* **EXERCISE TEXT**
>>>

5. Difficulty connecting work with strategies and targets

 

Too often, work is pursued because it is important to stakeholders, with alignment to strategy and objectives ‘forced’ as an attempt to justify funding. Effective benefits realization requires a clear and direct connection between strategies, objectives and the work being done to deliver those objectives.  Unless investments contribute to a strategic objective it is impossible to project the expected benefits with any degree of confidence and any attempts to measure actual project benefits will be flawed simply because those benefits don’t align with the work that has been undertaken.

 

6. Inability to re-forecast benefits throughout the investment lifecycle

 

Organizations consistently struggle with the ability to maintain accurate benefit forecasts.  Initial benefit projections are made before any work is carried out and are based on expectations of how the operating environment is going to evolve. It is inevitable that those benefit forecasts will need to be reviewed and updated at regular intervals as the organization learns more about the operating environment and how it is evolving, the actual capabilities of the solution being developed, and the shifting strategic priorities of the business.

 

7. Low maturity tracking and reconciling results

 

The final challenge organizations face comes from the ability to actually measure performance. In many cases there is no ability to determine whether project benefits have come from the work undertaken or whether they would have happened anyway.  Tracking preventive benefits – outcomes that prevent the erosion of revenue or increases in costs – is often inconsistent across products and business areas. And non-financial metrics are often ill-defined, or their measurement is frequently ignored or left to the subjective opinions of just one or two stakeholders.  With no ability to validate non-financial performance, the organization has no ability to manage variances.

<<<

* **EXERCISE DIRECTIONS**
In the text on benefits realization challenges, what are initial benefit projections based on?

* **DATA EXCERPT**
>>>

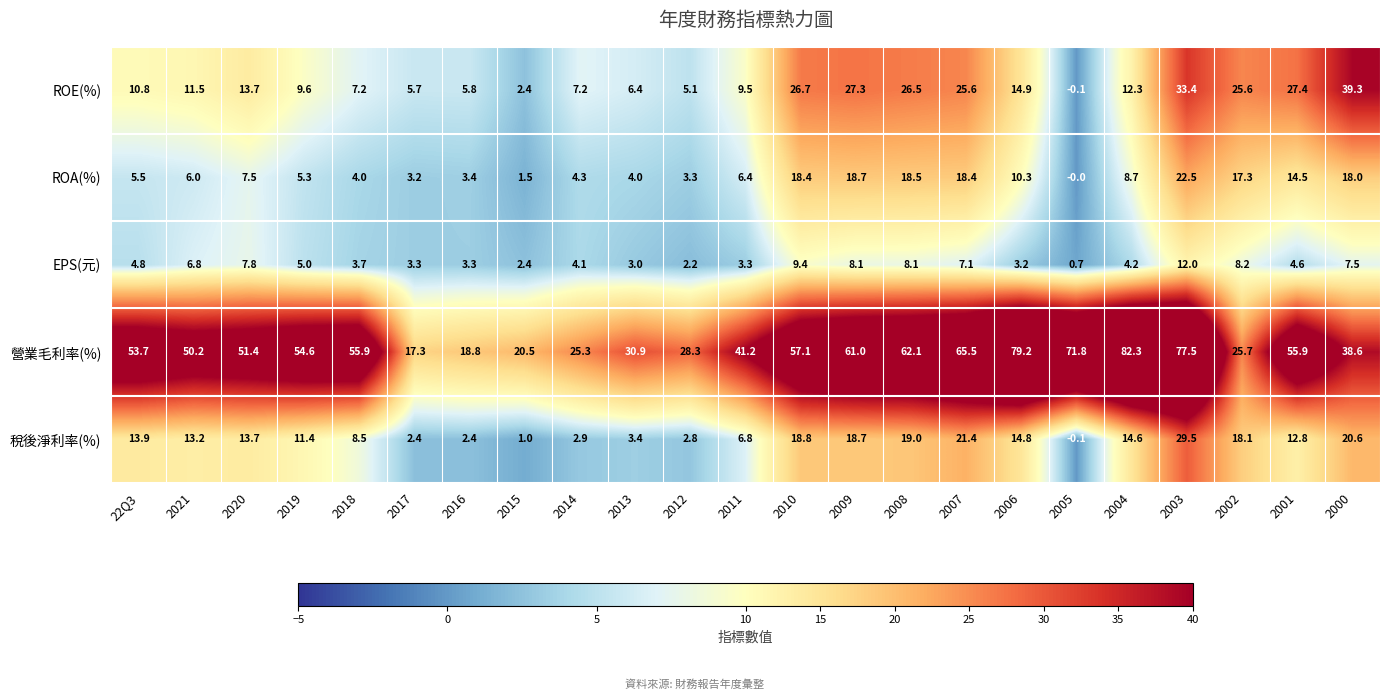

Is it true that EPS(元) equals 2.8 at 2014?

False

<<<

* **TASK RESPONSE**
Expectations of how the operating environment is going to evolve.